» **Exercise objective**
Once the pictures are set aside, copy the records below exactly as they stand.

» **Raw data**
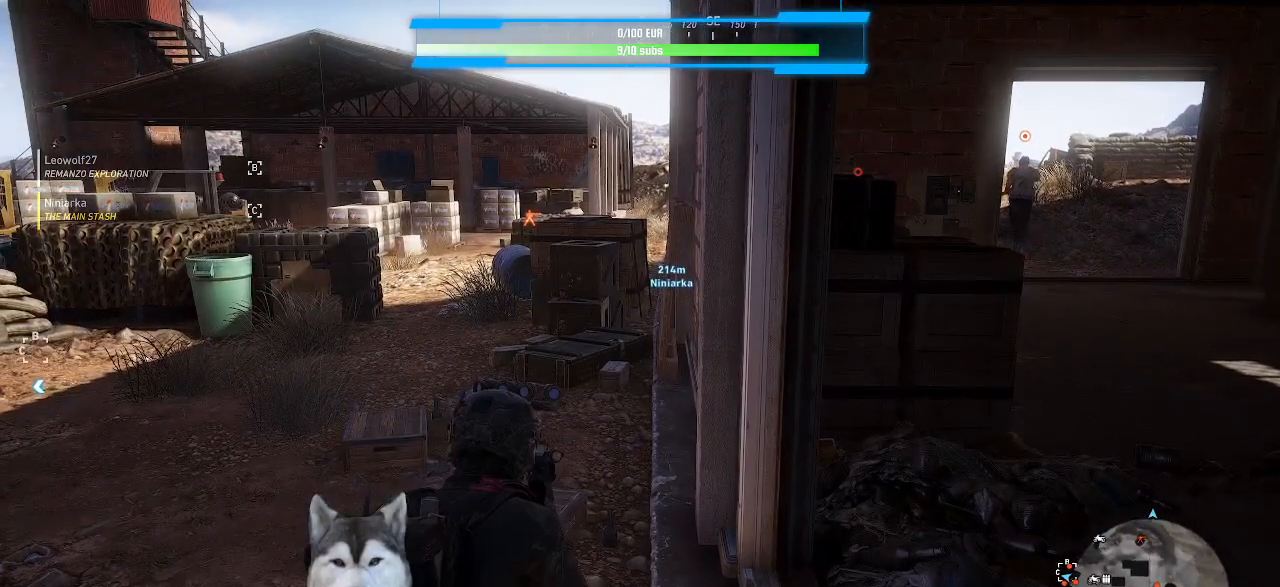
{"keys": [], "mouse": [], "events": []}
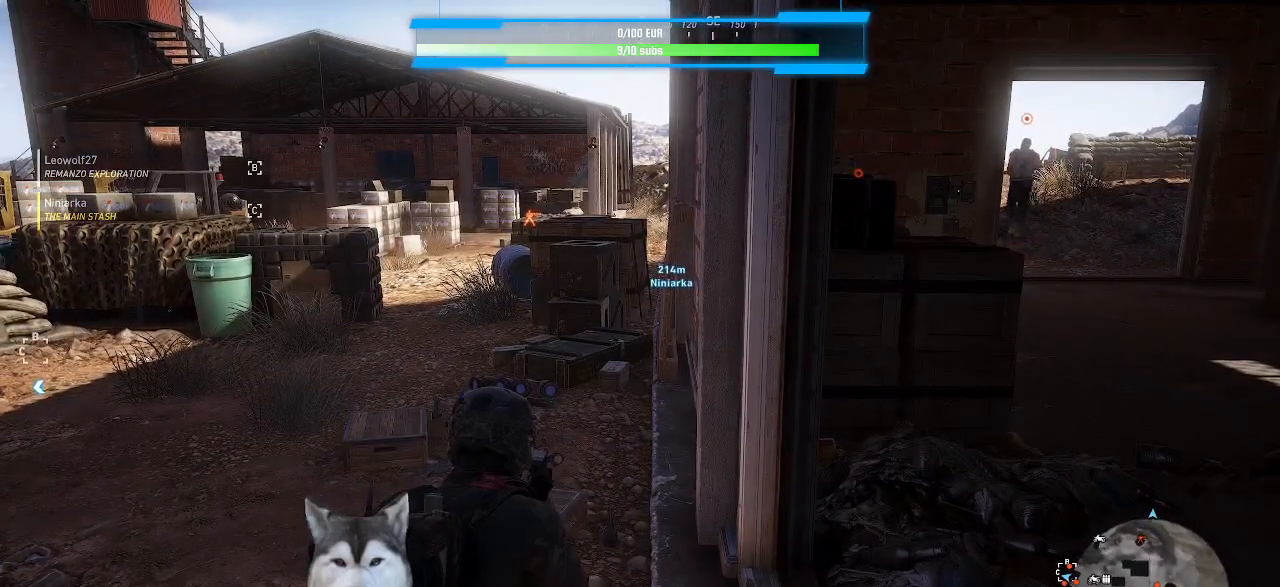
{"keys": [], "mouse": [], "events": [[367, "ctrl_l", "down"], [467, "ctrl_l", "up"]]}
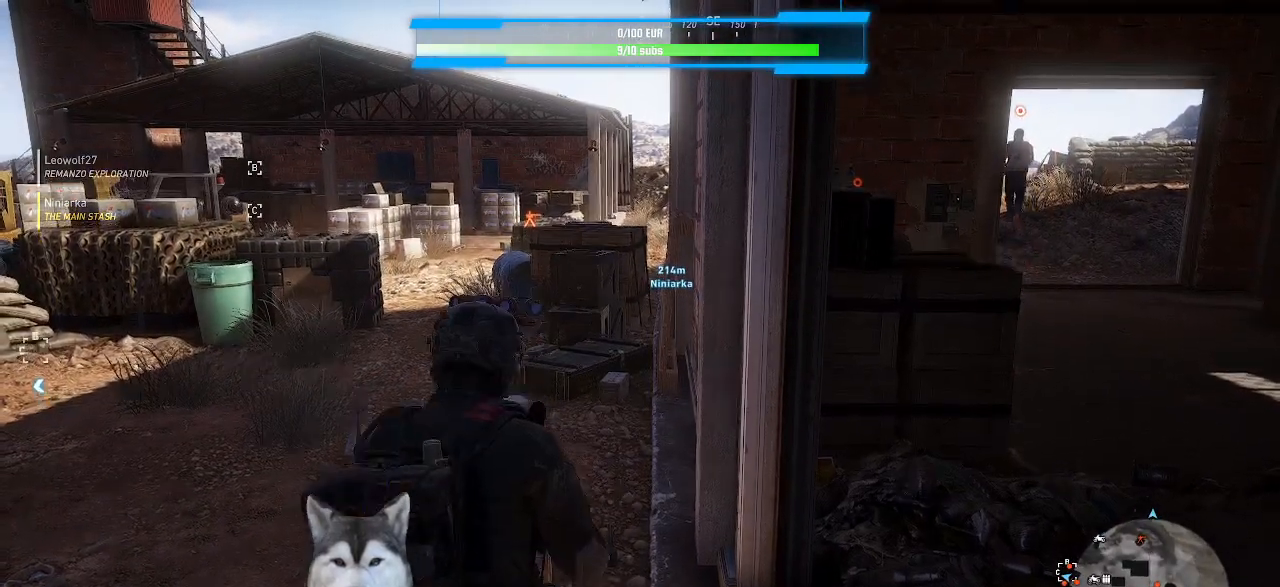
{"keys": [], "mouse": [], "events": [[334, "d", "down"], [467, "d", "up"]]}
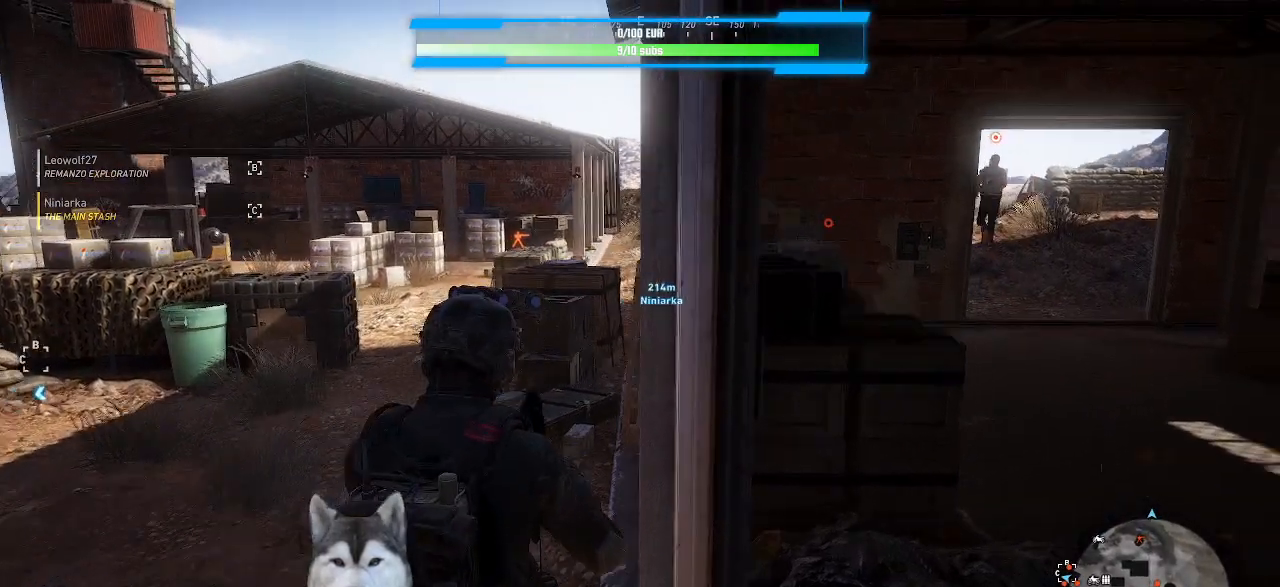
{"keys": [], "mouse": [], "events": []}
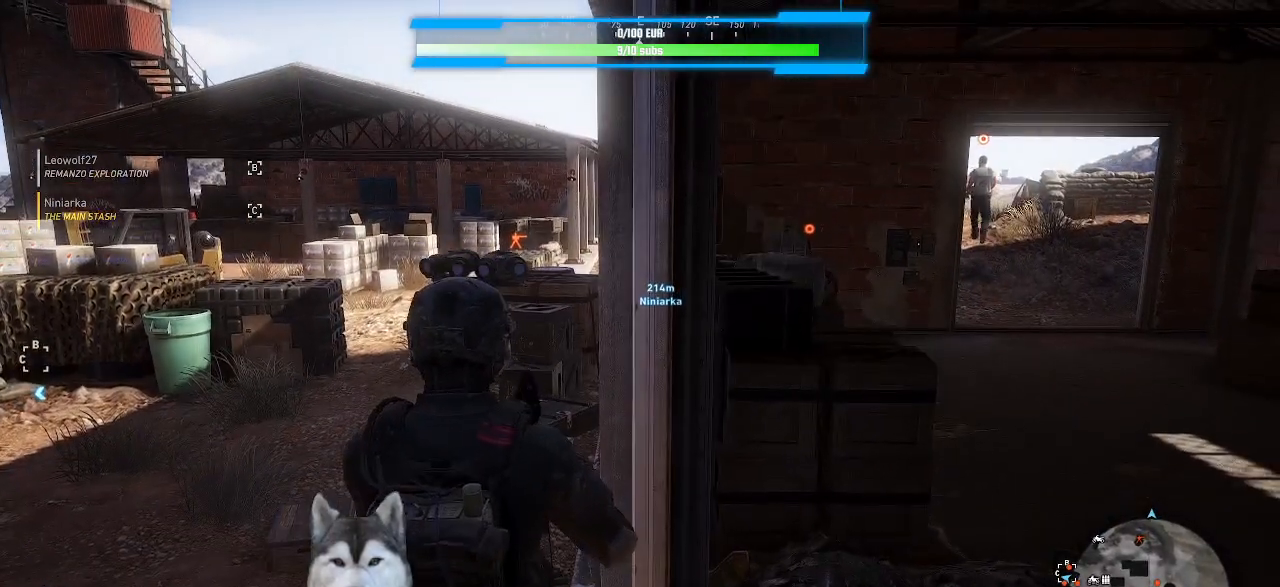
{"keys": [], "mouse": [], "events": []}
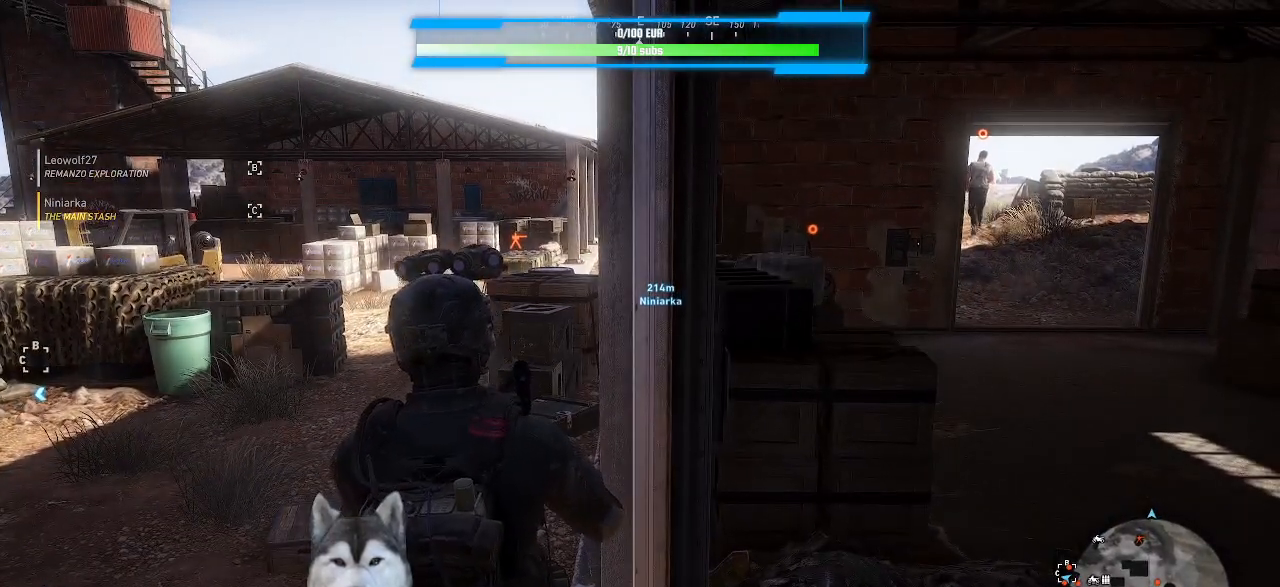
{"keys": [], "mouse": [], "events": []}
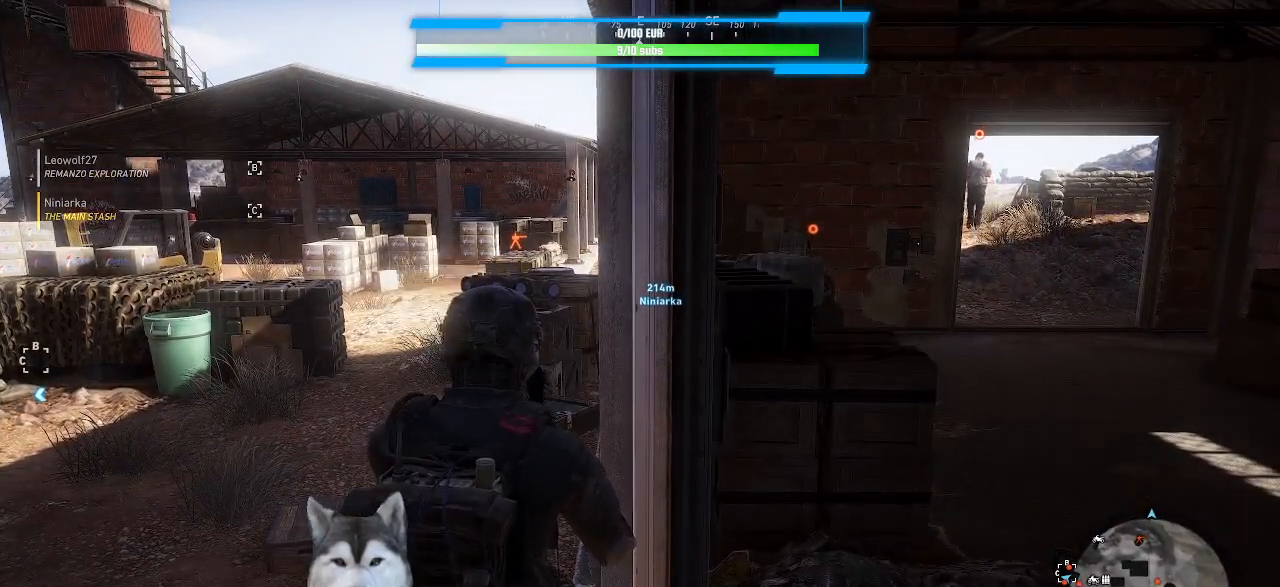
{"keys": [], "mouse": [], "events": []}
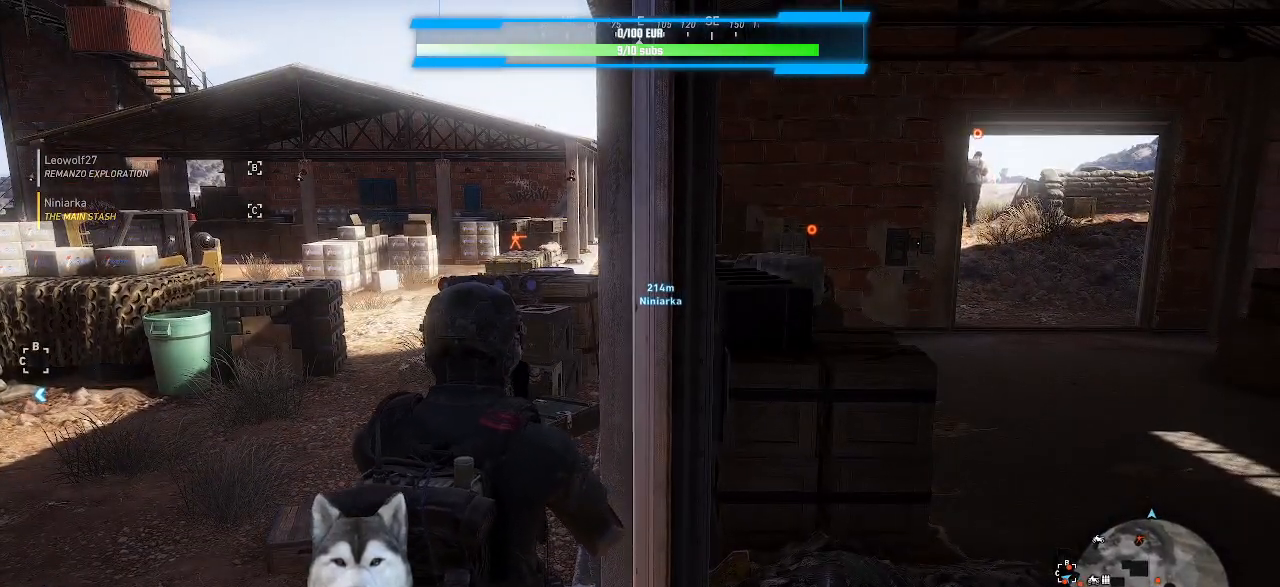
{"keys": [], "mouse": [], "events": []}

» **Result of this task**
{"keys": [], "mouse": [], "events": []}
{"keys": [], "mouse": [], "events": [[367, "ctrl_l", "down"], [467, "ctrl_l", "up"]]}
{"keys": [], "mouse": [], "events": [[334, "d", "down"], [467, "d", "up"]]}
{"keys": [], "mouse": [], "events": []}
{"keys": [], "mouse": [], "events": []}
{"keys": [], "mouse": [], "events": []}
{"keys": [], "mouse": [], "events": []}
{"keys": [], "mouse": [], "events": []}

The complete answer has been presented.